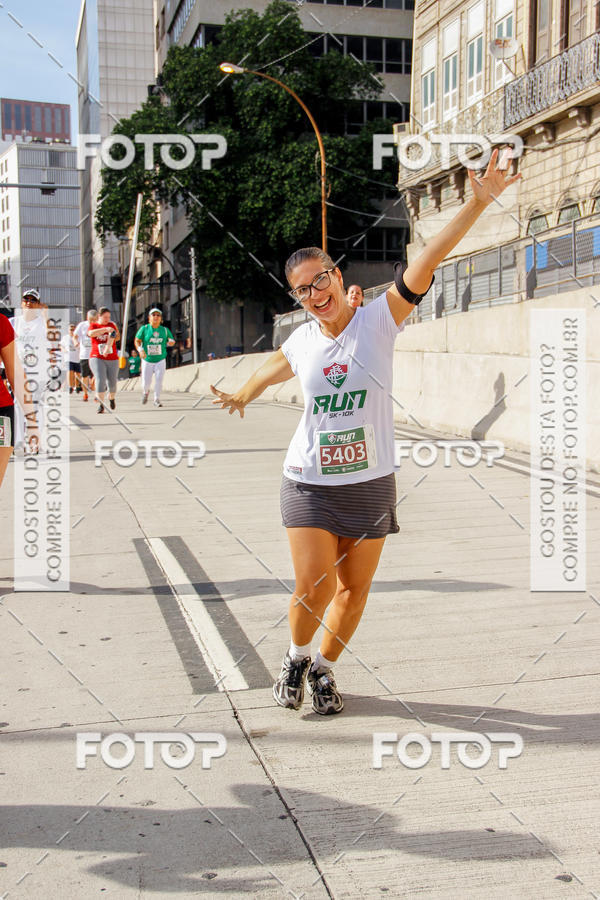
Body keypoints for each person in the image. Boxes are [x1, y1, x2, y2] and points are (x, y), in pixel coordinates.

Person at [211, 151, 521, 716]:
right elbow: (270, 368)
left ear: (338, 277)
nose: (314, 292)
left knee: (354, 591)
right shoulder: (303, 341)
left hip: (372, 483)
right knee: (314, 585)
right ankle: (296, 656)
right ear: (297, 298)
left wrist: (476, 203)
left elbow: (428, 257)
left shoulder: (380, 318)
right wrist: (241, 393)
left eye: (320, 279)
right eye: (302, 289)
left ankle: (325, 671)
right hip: (308, 481)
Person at [10, 289, 50, 451]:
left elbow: (52, 338)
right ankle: (19, 441)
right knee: (17, 405)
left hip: (37, 371)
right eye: (26, 299)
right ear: (21, 303)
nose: (28, 302)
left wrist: (46, 316)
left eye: (33, 300)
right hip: (18, 370)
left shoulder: (42, 322)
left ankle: (34, 440)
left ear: (38, 305)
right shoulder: (14, 322)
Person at [134, 308, 175, 407]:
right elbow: (137, 340)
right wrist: (140, 350)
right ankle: (145, 392)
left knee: (159, 379)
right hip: (147, 359)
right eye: (154, 315)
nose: (156, 317)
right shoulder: (144, 329)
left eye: (158, 315)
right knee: (146, 382)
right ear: (149, 318)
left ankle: (157, 399)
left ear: (161, 319)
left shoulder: (164, 330)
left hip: (160, 359)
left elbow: (171, 340)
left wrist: (171, 342)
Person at [88, 307, 120, 414]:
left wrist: (107, 348)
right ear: (99, 316)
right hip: (97, 356)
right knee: (100, 378)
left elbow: (114, 337)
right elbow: (91, 334)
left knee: (112, 382)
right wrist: (105, 330)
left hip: (112, 357)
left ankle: (111, 398)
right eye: (105, 317)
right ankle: (101, 404)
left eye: (109, 317)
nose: (107, 319)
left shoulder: (111, 325)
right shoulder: (94, 325)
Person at [74, 309, 97, 401]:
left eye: (93, 320)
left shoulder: (99, 325)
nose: (91, 322)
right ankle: (85, 393)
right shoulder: (82, 325)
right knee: (84, 376)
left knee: (96, 375)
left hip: (95, 354)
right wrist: (75, 342)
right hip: (84, 355)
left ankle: (96, 394)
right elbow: (75, 336)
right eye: (90, 320)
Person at [61, 323, 80, 393]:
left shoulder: (78, 337)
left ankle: (77, 386)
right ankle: (70, 386)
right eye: (70, 329)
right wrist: (63, 349)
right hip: (68, 357)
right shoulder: (65, 337)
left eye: (73, 329)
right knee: (70, 371)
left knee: (77, 373)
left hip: (77, 358)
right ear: (68, 330)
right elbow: (61, 345)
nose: (72, 331)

■ ■ ■ ■ ■

Work task: Except for the pictures, please retype the listing above exactly.

Task response:
Body keypoints for each person in the image. Boxes are [x1, y1, x2, y2] and points are (x, y), in pixel coordinates.

Person at [211, 151, 521, 716]:
right elbow: (270, 368)
left ear: (338, 277)
nose: (314, 292)
left knee: (354, 591)
right shoulder: (303, 341)
left hip: (372, 483)
right knee: (314, 585)
right ankle: (296, 656)
right ear: (297, 298)
left wrist: (476, 203)
left elbow: (428, 257)
left shoulder: (380, 318)
right wrist: (241, 393)
left eye: (320, 279)
right eye: (302, 289)
left ankle: (325, 671)
right hip: (308, 481)
Person at [10, 289, 50, 451]:
left elbow: (52, 338)
right ankle: (19, 441)
right knee: (17, 405)
left hip: (37, 371)
right eye: (26, 299)
right ear: (21, 303)
nose: (28, 302)
left wrist: (46, 316)
left eye: (33, 300)
right hip: (18, 370)
left shoulder: (42, 322)
left ankle: (34, 440)
left ear: (38, 305)
right shoulder: (14, 322)
Person at [134, 308, 175, 407]:
right elbow: (137, 340)
right wrist: (140, 350)
right ankle: (145, 392)
left knee: (159, 379)
right hip: (147, 359)
right eye: (154, 315)
nose: (156, 317)
right shoulder: (144, 329)
left eye: (158, 315)
right knee: (146, 382)
right ear: (149, 318)
left ankle: (157, 399)
left ear: (161, 319)
left shoulder: (164, 330)
left hip: (160, 359)
left elbow: (171, 340)
left wrist: (171, 342)
Person at [88, 307, 120, 414]:
left wrist: (107, 348)
right ear: (99, 316)
right hip: (97, 356)
right knee: (100, 378)
left elbow: (114, 337)
right elbow: (91, 334)
left knee: (112, 382)
right wrist: (105, 330)
left hip: (112, 357)
left ankle: (111, 398)
right eye: (105, 317)
right ankle: (101, 404)
left eye: (109, 317)
nose: (107, 319)
left shoulder: (111, 325)
right shoulder: (94, 325)
Person at [74, 309, 97, 401]:
left eye: (93, 320)
left shoulder: (99, 325)
nose: (91, 322)
right ankle: (85, 393)
right shoulder: (82, 325)
right knee: (84, 376)
left knee: (96, 375)
left hip: (95, 354)
right wrist: (75, 342)
right hip: (84, 355)
left ankle: (96, 394)
right elbow: (75, 336)
right eye: (90, 320)
Person at [61, 323, 80, 393]:
left shoulder: (78, 337)
left ankle: (77, 386)
right ankle: (70, 386)
right eye: (70, 329)
right wrist: (63, 349)
right hip: (68, 357)
right shoulder: (65, 337)
left eye: (73, 329)
right knee: (70, 371)
left knee: (77, 373)
left hip: (77, 358)
right ear: (68, 330)
right elbow: (61, 345)
nose: (72, 331)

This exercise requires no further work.